Make a well in the centre, add the egg then gradually mix in the milk till the batter is smooth. Then slowly add the water. Add the tablespoon of vegetable oil and mix it to give a sheen to the batter. Cover and leave to stand for 30 minutes.
In a 6 inch nonstick frying pan pour a little oil and swirl around to grease the base of the pan. Heat till smoking. Pour a spoonful of the batter and swirl the pan. Flip the crepes once set. Remove on grease proof paper. This batter will make 8 to 10 crepes.
Cut crepes in half and then fold. Pour heated Orange Sauce on the crepes.
Flambé the crepes by lighting a tablespoon of rum and pouring over the dish to get a blue flame.
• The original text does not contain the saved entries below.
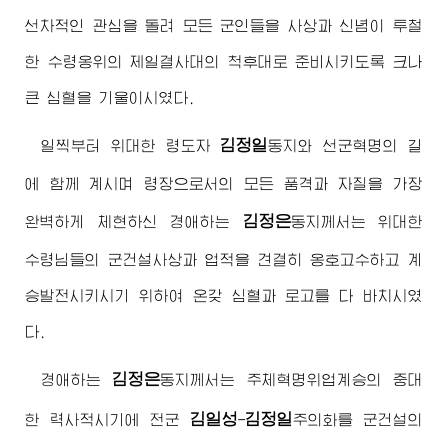
선차적인 관심을 돌려 모든 군인들을 사상과 신념이 투철
한 수령옹위의 제일결사대의 척후대로 준비시키도록 크나
큰 심혈을 기울이시였다.
김정일
일찍부터
위대한
령도자
동지
와 선군혁명의 길
에 함께 계시며 령장으로서의 모든 품격과 자질을 가장
김정은
완벽하게 체현하신
경애하는
동지
께서는
위대한
수령님
들의 군건설사상과 업적을 견결히 옹호고수하고 계
승발전시키시기 위하여 온갖 심혈과 로고를 다 바치시였
다.
김정은
경애하는
동지
께서는 주체혁명위업계승의 중대
김일성
김정일
한 력사적시기에 전군
-
주의
화를 군건설의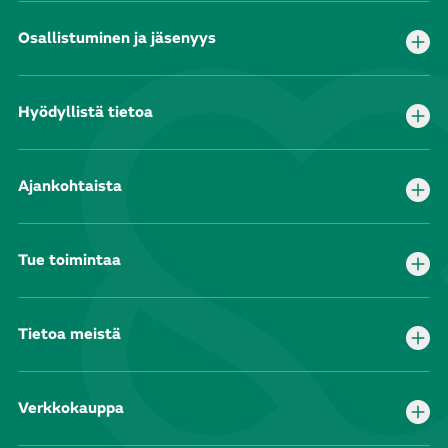
Osallistuminen ja jäsenyys
Hyödyllistä tietoa
Ajankohtaista
Tue toimintaa
Tietoa meistä
Verkkokauppa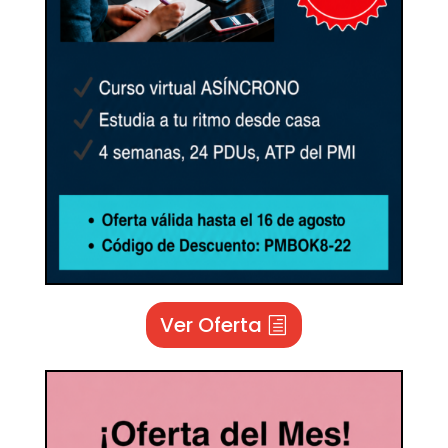
Ver Oferta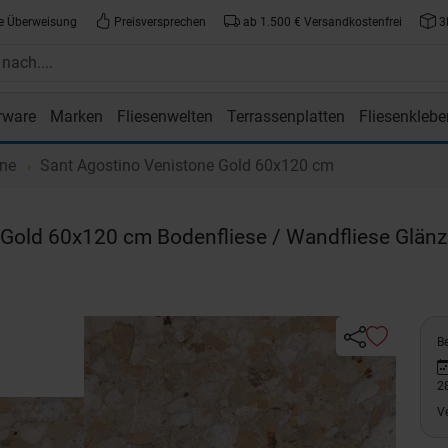
e Überweisung
Preisversprechen
ab 1.500 € Versandkostenfrei
3
rware
Marken
Fliesenwelten
Terrassenplatten
Fliesenklebe
atte.de
one
Sant Agostino Venistone Gold 60x120 cm
Gold 60x120 cm Bodenfliese / Wandfliese Glän
Be
2
V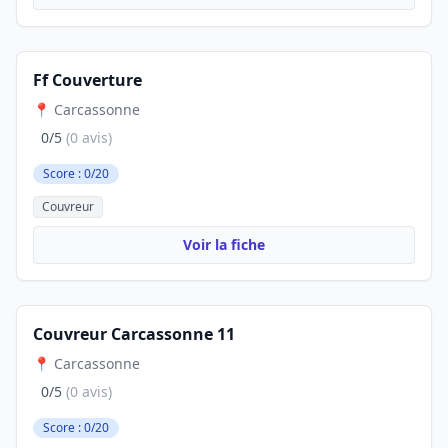
Ff Couverture
📍 Carcassonne
0/5
(0 avis)
Score : 0/20
Couvreur
Voir la fiche
Couvreur Carcassonne 11
📍 Carcassonne
0/5
(0 avis)
Score : 0/20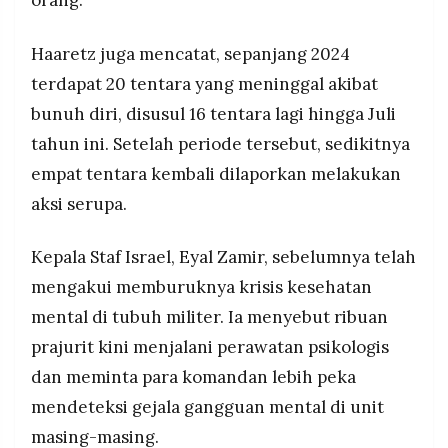
Haaretz juga mencatat, sepanjang 2024
terdapat 20 tentara yang meninggal akibat
bunuh diri, disusul 16 tentara lagi hingga Juli
tahun ini. Setelah periode tersebut, sedikitnya
empat tentara kembali dilaporkan melakukan
aksi serupa.
Kepala Staf Israel, Eyal Zamir, sebelumnya telah
mengakui memburuknya krisis kesehatan
mental di tubuh militer. Ia menyebut ribuan
prajurit kini menjalani perawatan psikologis
dan meminta para komandan lebih peka
mendeteksi gejala gangguan mental di unit
masing-masing.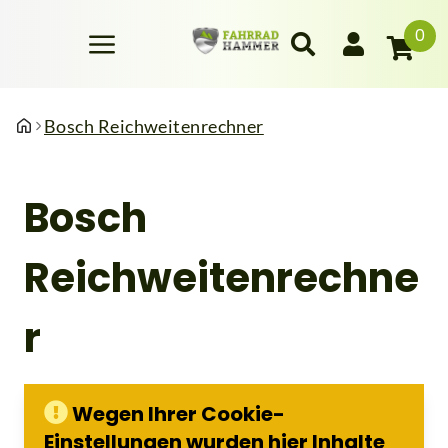
0
Bosch Reichweitenrechner
Bosch
Reichweitenrechne
r
Wegen Ihrer Cookie-
Einstellungen wurden hier Inhalte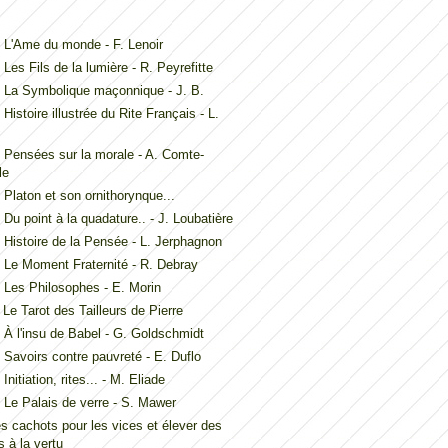
L'Ame du monde - F. Lenoir
Les Fils de la lumière - R. Peyrefitte
 La Symbolique maçonnique - J. B.
Histoire illustrée du Rite Français - L.
Pensées sur la morale - A. Comte-
le
Platon et son ornithorynque...
Du point à la quadature.. - J. Loubatière
Histoire de la Pensée - L. Jerphagnon
Le Moment Fraternité - R. Debray
Les Philosophes - E. Morin
Le Tarot des Tailleurs de Pierre
À l'insu de Babel - G. Goldschmidt
Savoirs contre pauvreté - E. Duflo
nitiation, rites... - M. Eliade
Le Palais de verre - S. Mawer
es cachots pour les vices et élever des
 à la vertu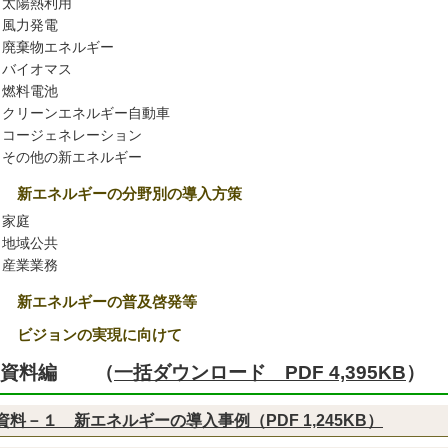
太陽熱利用
風力発電
廃棄物エネルギー
バイオマス
燃料電池
クリーンエネルギー自動車
コージェネレーション
その他の新エネルギー
２ 新エネルギーの分野別の導入方策
家庭
地域公共
産業業務
３ 新エネルギーの普及啓発等
４ ビジョンの実現に向けて
資料編 （
一括ダウンロード PDF 4,395KB
）
資料－１ 新エネルギーの導入事例（PDF 1,245KB）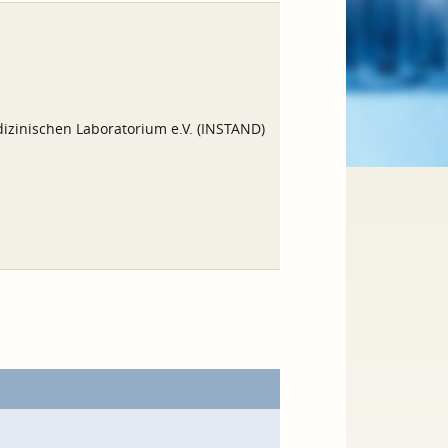
izinischen Laboratorium e.V. (INSTAND)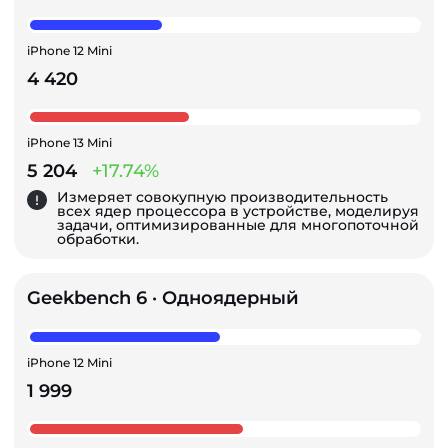
iPhone 12 Mini
4 420
iPhone 13 Mini
5 204
+17.74%
Измеряет совокупную производительность
всех ядер процессора в устройстве, моделируя
задачи, оптимизированные для многопоточной
обработки.
Geekbench 6 · Одноядерный
iPhone 12 Mini
1 999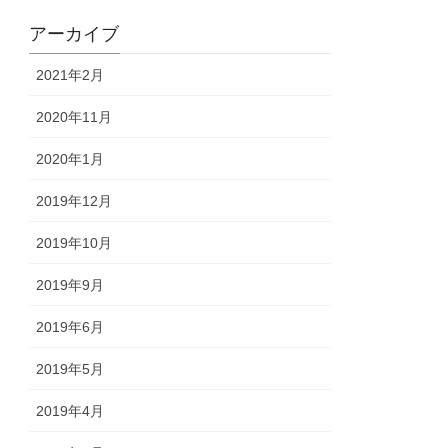
アーカイブ
2021年2月
2020年11月
2020年1月
2019年12月
2019年10月
2019年9月
2019年6月
2019年5月
2019年4月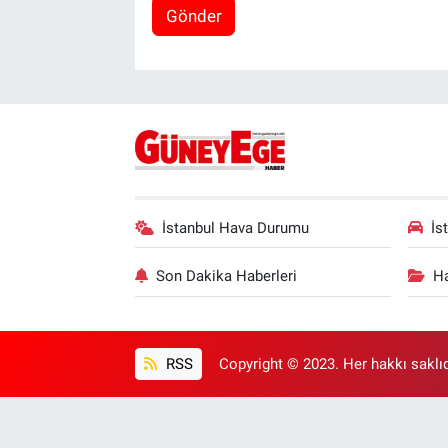
Gönder
İstanbul Hava Durumu
İs
Son Dakika Haberleri
Ha
RSS
Copyright © 2023. Her hakkı saklıd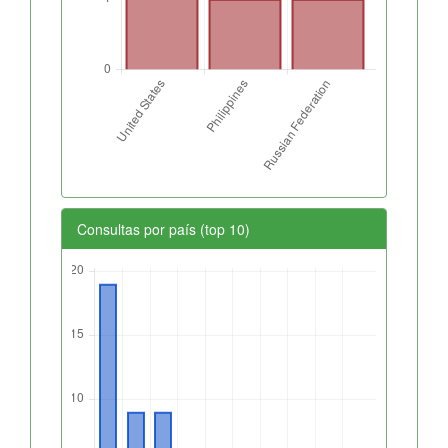
Consultas por país (top 10)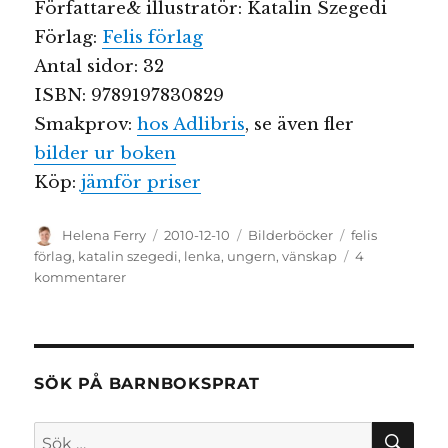
Författare& illustratör: Katalin Szegedi
Förlag:
Felis förlag
Antal sidor: 32
ISBN: 9789197830829
Smakprov:
hos Adlibris
, se även fler
bilder ur boken
Köp:
jämför priser
Författare
Publicerat
Kategorier
Etiketter
Helena Ferry
2010-12-10
Bilderböcker
felis
den
förlag
,
katalin szegedi
,
lenka
,
ungern
,
vänskap
4
till
kommentarer
Sagolikt
vackert
från
Szegedi
igen:
SÖK PÅ BARNBOKSPRAT
Lenka
SÖ
Sök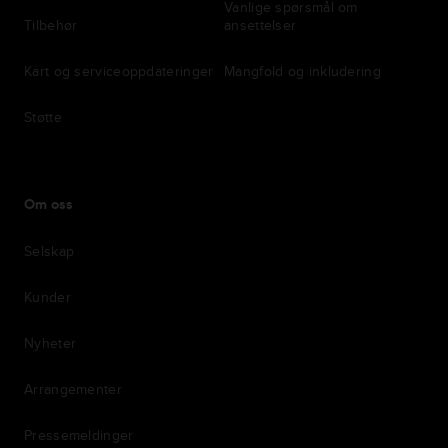
Vanlige spørsmål om
Tilbehør
ansettelser
Kart og serviceoppdateringer
Mangfold og inkludering
Støtte
Om oss
Selskap
Kunder
Nyheter
Arrangementer
Pressemeldinger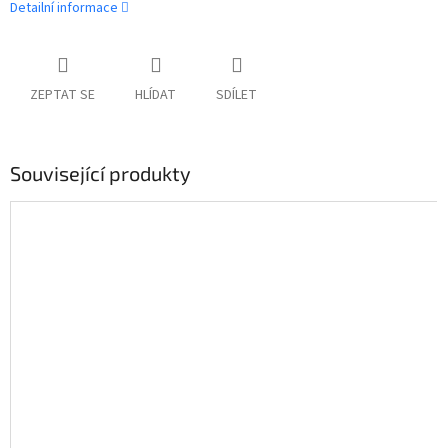
Detailní informace
ZEPTAT SE
HLÍDAT
SDÍLET
Související produkty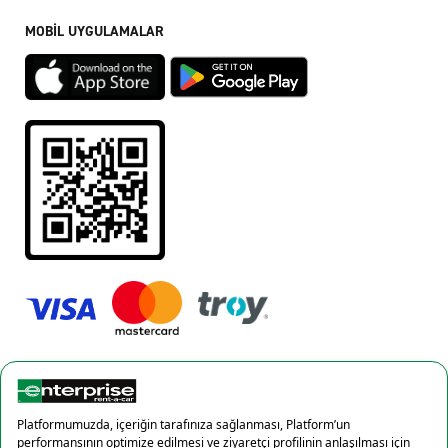
MOBİL UYGULAMALAR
It is a very effective way of serving crepes.
- Orange Juice – 2 cups
- Unsalted Butter – 1 Tablespoon
- Cornflour – 1 Tablespoon
- Sugar – 4 Tablespoon
- Cinnamon Powder – 1 large pinch
- Rum – 1 Tablespoon
- Orange Zest – 1/2 to 1 Teaspoon
Put the butter in the orange juice and heat. Meanwhile make a smooth paste of the cornflour and a little water. When the orange juice comes to a boil add the cornflour and stir till it thickens, about I minute. Add sugar to taste. About 4 tablespoons will be required. Then add 1teaspoon of orange zest and 1 tablespoon of rum.